SUB: Who do you consider to be your competition?

Liao: There are a few large and medium sized ad tech companies that do parts and pieces of our offering, but no one has been as focused on programmatic premium display advertising like isocket has. However, we anticipate more players in this space as the market starts to realize the opportunity of what we are doing.

SUB: What differentiates isocket from the competition?

Liao: isocket is laser-focused on programmatic premium. We have strategic relationships with ad serving technologies such as Google’s DoubleClick for Publishers. Our catalogue is comprised of over 1,500 premium publishers. Our team is comprised of some of the most talented players in the industry and we are backed by some of the best ad tech investors in the world.

SUB: When was the company founded and what were the first steps you took in establishing it?

Liao: The company was founded in 2009. Our Founder, CEO John Ramey, moved to Silicon Valley during the worst part of the recession. He started working on an app that made self-serve sales for publishers easier, and we were lucky to land TechCrunch as our first publisher when it was just John in an apartment with a prototype.

SUB: What was the inspiration behind the idea for isocket? Was there an ‘aha’ moment, or was the idea more gradual in developing?

Liao: The inspiration behind isocket came from our founder’s personal experience of the difficulties in doing display advertising on the web. As a result, he wanted to find a way to make it easier for advertisers and publishers to find each other and do business.

SUB: What have the most significant obstacles been so far to building the company?

Liao: Anytime you’re doing something actually innovative, instead of the all too common marginal improvements, there are always things stacked against you. Especially in a B-to-B business. Our founder was the youngest entrepreneur to raise first VC in 2009, which was initially a struggle. Hiring the right people, saying no to the right things, and sticking to your guns about the vision. We’re thrilled that the market has evolved and is embracing the work isocket’s doing

SUB: You just raised $8 million in Series A funding. What are your plans for the funds?

Liao: We are working on affecting change in a world that has many legacy and antiquated processes. The new funds will be used mainly to hire more employees in our Burlingame and New York offices with a focus on product, engineering, sales and marketing.

SUB: Why was this a particularly good time to raise more outside funding?

Liao: isocket made great traction on our product and business the past 12 months. Our KPIs are exceeding our internal goals which backs up our thesis on programmatic premium display advertising and made us more confident the timing is right.

SUB: How does the company generate revenue or plan to generate revenue?

Liao: isocket doesn’t work like a traditional ad network or rep firm.

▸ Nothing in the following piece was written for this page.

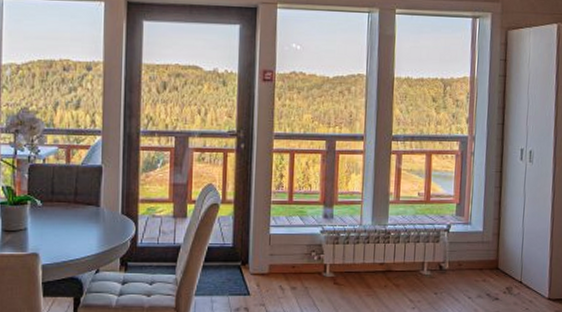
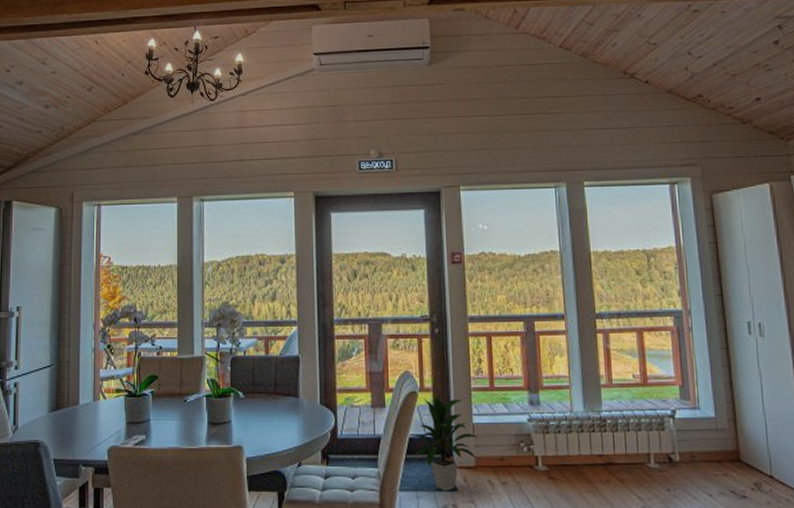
indoor plant: none [210,208,274,296] -> present [411,396,479,491]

Instead, publishers pay a fee for our tools and platform when they have successful orders.

SUB: What are your goals for isocket over the next year or so?

Liao: Continue to deliver well built, well designed magical products that reduce the friction for publishers and advertisers. We would like to accelerate how we help advertisers become more efficient with their work flows and behaviors to make premium display buying easier as well as assist publishers to improve yield on their premium inventory.